On the other hand, growth opportunities are emerging, especially in the form of technological advancements. Most notably, the integration of Artificial Intelligence (AI) presents a significant driving force for the future. The report acknowledges that five out of the top ten deals of Q3 2023 were cleantech deals, emphasizing the increasing investor commitment to clean energy and artificial intelligence applications. This suggests that tech-focused sectors are areas of interest and potential investment for venture capitalists.

Lastly, geographical trends offer another clue to the European venture's future. The impressive resilience shown by France and Benelux, which now attract the significant share of capital raised, demonstrates the potential of these regions. Ultimately, it’s clear that while the European venture market weathers a period of contraction in the short-term, it is simultaneously sowing the seeds for regrowth. The resilience of early-stage deal activity, the emerging technological opportunities, and the shift towards newer areas all suggest that while the journey ahead might be challenging, the future holds a wealth of opportunities for those ready to seize them.

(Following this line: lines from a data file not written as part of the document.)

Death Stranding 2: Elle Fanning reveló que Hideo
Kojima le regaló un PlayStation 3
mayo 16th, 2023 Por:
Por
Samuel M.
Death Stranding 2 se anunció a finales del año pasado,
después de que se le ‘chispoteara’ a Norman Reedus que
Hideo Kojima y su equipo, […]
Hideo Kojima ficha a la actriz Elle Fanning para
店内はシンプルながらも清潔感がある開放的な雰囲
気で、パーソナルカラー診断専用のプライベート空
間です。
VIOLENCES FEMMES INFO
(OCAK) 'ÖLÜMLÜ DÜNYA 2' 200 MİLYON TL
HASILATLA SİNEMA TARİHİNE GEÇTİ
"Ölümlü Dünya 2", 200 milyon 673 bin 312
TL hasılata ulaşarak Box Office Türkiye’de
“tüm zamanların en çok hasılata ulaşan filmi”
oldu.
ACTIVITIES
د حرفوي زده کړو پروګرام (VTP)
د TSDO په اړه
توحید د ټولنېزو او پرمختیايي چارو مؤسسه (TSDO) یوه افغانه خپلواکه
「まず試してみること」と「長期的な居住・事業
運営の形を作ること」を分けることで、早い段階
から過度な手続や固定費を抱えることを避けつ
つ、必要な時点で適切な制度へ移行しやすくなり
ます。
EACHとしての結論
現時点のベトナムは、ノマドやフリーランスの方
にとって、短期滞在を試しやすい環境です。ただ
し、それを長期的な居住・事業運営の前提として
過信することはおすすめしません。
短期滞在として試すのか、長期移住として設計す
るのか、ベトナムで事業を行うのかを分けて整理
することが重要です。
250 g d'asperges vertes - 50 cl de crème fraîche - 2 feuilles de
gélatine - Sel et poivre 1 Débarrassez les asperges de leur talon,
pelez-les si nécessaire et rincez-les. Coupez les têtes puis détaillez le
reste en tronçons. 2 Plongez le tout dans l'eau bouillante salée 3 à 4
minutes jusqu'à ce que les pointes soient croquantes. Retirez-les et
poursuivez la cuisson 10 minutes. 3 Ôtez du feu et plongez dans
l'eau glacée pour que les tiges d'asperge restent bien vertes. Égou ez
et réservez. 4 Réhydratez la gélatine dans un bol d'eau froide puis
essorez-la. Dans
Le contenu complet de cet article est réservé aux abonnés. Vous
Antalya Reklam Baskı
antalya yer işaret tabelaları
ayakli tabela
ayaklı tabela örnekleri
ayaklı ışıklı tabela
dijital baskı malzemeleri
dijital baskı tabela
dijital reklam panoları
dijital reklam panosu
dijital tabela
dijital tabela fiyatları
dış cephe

Despite a decrease in European venture investment compared to previous years, there are signs of recovery in the startup ecosystem. Early-stage deal activity has been increasing, particularly in sectors like cleantech and AI technologies. Commercial services and certain regions, such as France and Benelux, have shown resilience. While public listings and buyouts have seen declines, acquisitions continue to dominate exits. Although fundraising has decreased overall, there has been a gradual upswing, particularly in H2 2023. The challenges include an inflated market and changing investor sentiment, while opportunities lie in technological advancements, especially in AI integration. France and Benelux show potential for future investment. Overall, the European venture market may be experiencing a temporary contraction, but it is poised for growth in the future.